Viver no passado pode, sim, revelar uma inquietação diante do presente. Não porque lembrar seja um erro, mas porque a memória, quando se transforma em morada fixa, passa a competir com a vida que acontece agora. Relembrar é humano, é constitutivo da identidade. O problema surge quando o passado deixa de ser referência e passa a ser refúgio.
A lembrança saudável ilumina o caminho, oferece sentido, ensina. Já o pensamento insistente, repetitivo, que retorna sempre aos mesmos pontos, não busca compreender, mas controlar aquilo que já não pode ser modificado. Nesse movimento, a pessoa deixa de habitar o presente e passa a viver num tempo que não responde mais. O presente, então, é vivido de forma empobrecida, como se fosse apenas um intervalo entre recordações.
A vida psíquica exige renovação. O presente é o único espaço onde a experiência pode se transformar em ação, onde escolhas podem ser feitas e onde o corpo e a mente operam de forma integrada. Quando alguém se permite viver o agora, sem negar o que foi, mas sem se aprisionar a ele, cria-se um campo fértil para a adaptação, para o aprendizado e para o crescimento emocional.
Do ponto de vista neuropsicológico, essa abertura ao presente favorece a plasticidade cerebral. A experiência viva, variada e significativa estimula a formação e o fortalecimento das conexões sinápticas. A mente que se renova é aquela que se expõe ao novo, que aceita o movimento e que não se fixa em circuitos fechados de ruminação. O excesso de apego ao passado tende a reforçar padrões rígidos, enquanto a presença consciente amplia possibilidades.

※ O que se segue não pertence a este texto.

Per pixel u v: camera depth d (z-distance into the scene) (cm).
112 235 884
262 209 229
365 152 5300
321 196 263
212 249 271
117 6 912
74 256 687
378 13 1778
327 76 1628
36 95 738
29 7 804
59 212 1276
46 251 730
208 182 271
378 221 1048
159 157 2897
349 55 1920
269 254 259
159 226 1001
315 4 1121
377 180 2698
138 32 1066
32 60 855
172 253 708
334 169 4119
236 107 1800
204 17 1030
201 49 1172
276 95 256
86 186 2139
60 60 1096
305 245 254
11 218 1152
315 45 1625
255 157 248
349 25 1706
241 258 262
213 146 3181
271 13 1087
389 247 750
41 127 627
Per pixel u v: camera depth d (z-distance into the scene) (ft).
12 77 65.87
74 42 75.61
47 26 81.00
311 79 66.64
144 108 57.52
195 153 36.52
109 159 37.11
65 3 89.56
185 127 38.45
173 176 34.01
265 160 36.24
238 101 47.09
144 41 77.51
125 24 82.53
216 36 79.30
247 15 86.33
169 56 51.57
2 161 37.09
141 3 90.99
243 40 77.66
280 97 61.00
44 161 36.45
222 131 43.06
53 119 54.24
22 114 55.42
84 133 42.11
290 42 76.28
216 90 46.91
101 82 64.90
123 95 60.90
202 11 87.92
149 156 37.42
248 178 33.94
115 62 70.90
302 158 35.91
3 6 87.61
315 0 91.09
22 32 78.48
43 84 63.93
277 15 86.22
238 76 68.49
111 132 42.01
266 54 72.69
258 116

Ter saúde mental não é apagar a história, mas permitir que ela cumpra seu papel e siga adiante. O passado deve ser um chão firme, não um teto baixo. Viver no presente é um ato de coragem silenciosa. É aceitar que a vida se faz agora, em permanente reconstrução, e que cada instante vivido com atenção e abertura renova não apenas o sentido da existência, mas também a própria energia vital que sustenta o pensar, o sentir e o agir.